When I was a kid, we rugrats would leave our shoes at the foot of the table the nativity set was on the evening of January 5th and the next morning there would be one or two small gifts inside, usually a tangerine and/or some kind of chocolate bar. The Husband and I don’t have children, so this tradition dies with me. (My elder sister is also childless.)

In this part of France, it’s customary to share a galette des Rois (“galette of the kings”) on the Feast of the Epiphany with at least one other person, though it’s more fun in a group of at least four. It’s a round, flat dessert made of flaky pastry encasing some filling, traditionally frangipane or applesauce but many alternatives exist. They aren’t difficult to make but much easier to buy 😀 (In my defense, the bakery is a lot better at flaky pastry than I’ll ever be.) A small porcelain or metal figurine called a fève (literally “fava bean;” back in the day a dried fava bean was used until someone got the bright idea to use figurines instead) is hidden inside.
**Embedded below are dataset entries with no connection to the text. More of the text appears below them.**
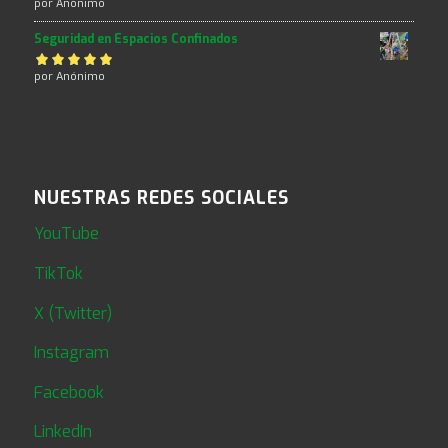
Valorado con
por Anónimo
5
de 5
Seguridad en Espacios Confinados
Valorado con
por Anónimo
5
de 5
NUESTRAS REDES SOCIALES
YouTube
TikTok
X (Twitter)
Instagram
Facebook
LinkedIn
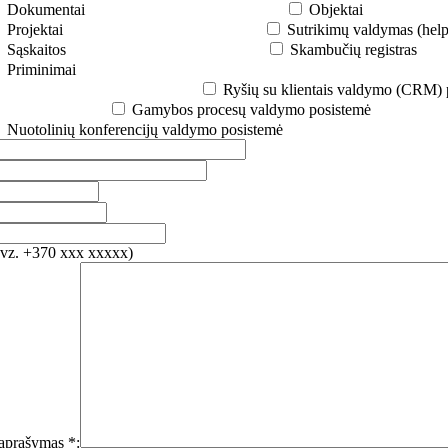
Dokumentai
Objektai
Projektai
Sutrikimų valdymas (hel
Sąskaitos
Skambučių registras
Priminimai
Ryšių su klientais valdymo (CRM) 
Gamybos procesų valdymo posistemė
Nuotolinių konferencijų valdymo posistemė
pvz. +370 xxx xxxxx)
aprašymas *:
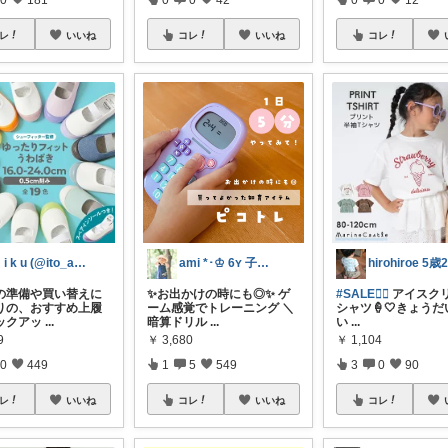
レ
いいね
コレ
いいね
コレ
m i k u (@ito_aya16)
ami *･♔ 6ʏ 子育てと絵本と知育
の準備や買い替えに
✨お出かけの時にも◎✨ ゲ
#SALE❤️‍🔥
アイスクリ
りの、おすすめ上履
ーム感覚でトレーニング ＼
シャツ🍦🤍きょう
ックアッ
...
暗算ドリル
...
い
...
9
￥
3,680
￥
1,104
0
449
1
5
549
3
0
90
レ
いいね
コレ
いいね
コレ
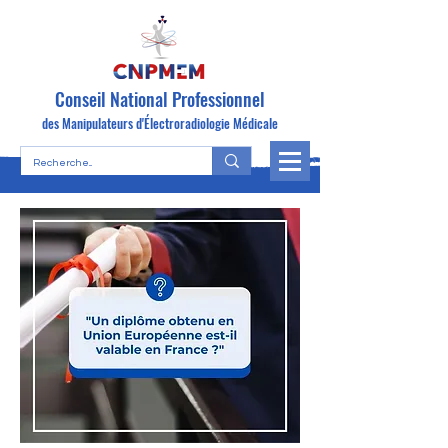
Conseil National Professionnel
des Manipulateurs d'Électroradiologie Médicale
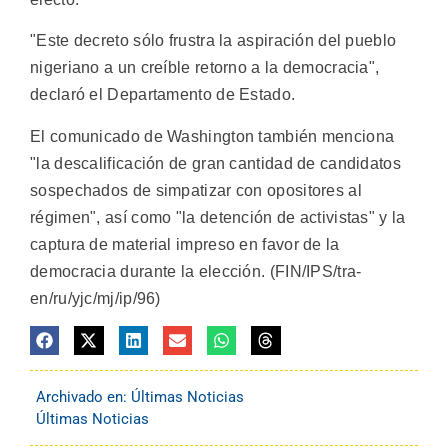
"Este decreto sólo frustra la aspiración del pueblo
nigeriano a un creíble retorno a la democracia",
declaró el Departamento de Estado.
El comunicado de Washington también menciona
"la descalificación de gran cantidad de candidatos
sospechados de simpatizar con opositores al
régimen", así como "la detención de activistas" y la
captura de material impreso en favor de la
democracia durante la elección. (FIN/IPS/tra-
en/ru/yjc/mj/ip/96)
Archivado en:
Últimas Noticias
Últimas Noticias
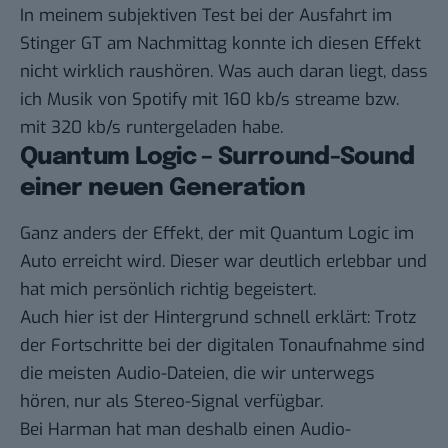
In meinem subjektiven Test bei der Ausfahrt im
Stinger GT am Nachmittag konnte ich diesen Effekt
nicht wirklich raushören. Was auch daran liegt, dass
ich Musik von Spotify mit 160 kb/s streame bzw.
mit 320 kb/s runtergeladen habe.
Quantum Logic – Surround-Sound
einer neuen Generation
Ganz anders der Effekt, der mit Quantum Logic im
Auto erreicht wird. Dieser war deutlich erlebbar und
hat mich persönlich richtig begeistert.
Auch hier ist der Hintergrund schnell erklärt: Trotz
der Fortschritte bei der digitalen Tonaufnahme sind
die meisten Audio-Dateien, die wir unterwegs
hören, nur als Stereo-Signal verfügbar.
Bei Harman hat man deshalb einen Audio-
The galette is sliced into however many portions needed to give each person a wedge, with the youngest child present sitting under the table and deciding who gets which piece as it’s cut from the galette. Whoever finds the fève is given a paper crown, gets to be king or queen for the day, and chooses his queen or her king from amongst the others present. 👑

Because there’s just the two of us, we simply hack off two servings per day until we’ve eaten the whole galette, regardless of when the fève is found.

25% of the country does the same thing with a gâteau des Rois (“cake of the kings”) instead. This is a ring-shaped sweet bread studded with candied fruit. It is nasty. 😝 Probably the forerunner of the New Orleans king cake, the recipe has improved greatly in the hands of the bakers in that awesome city.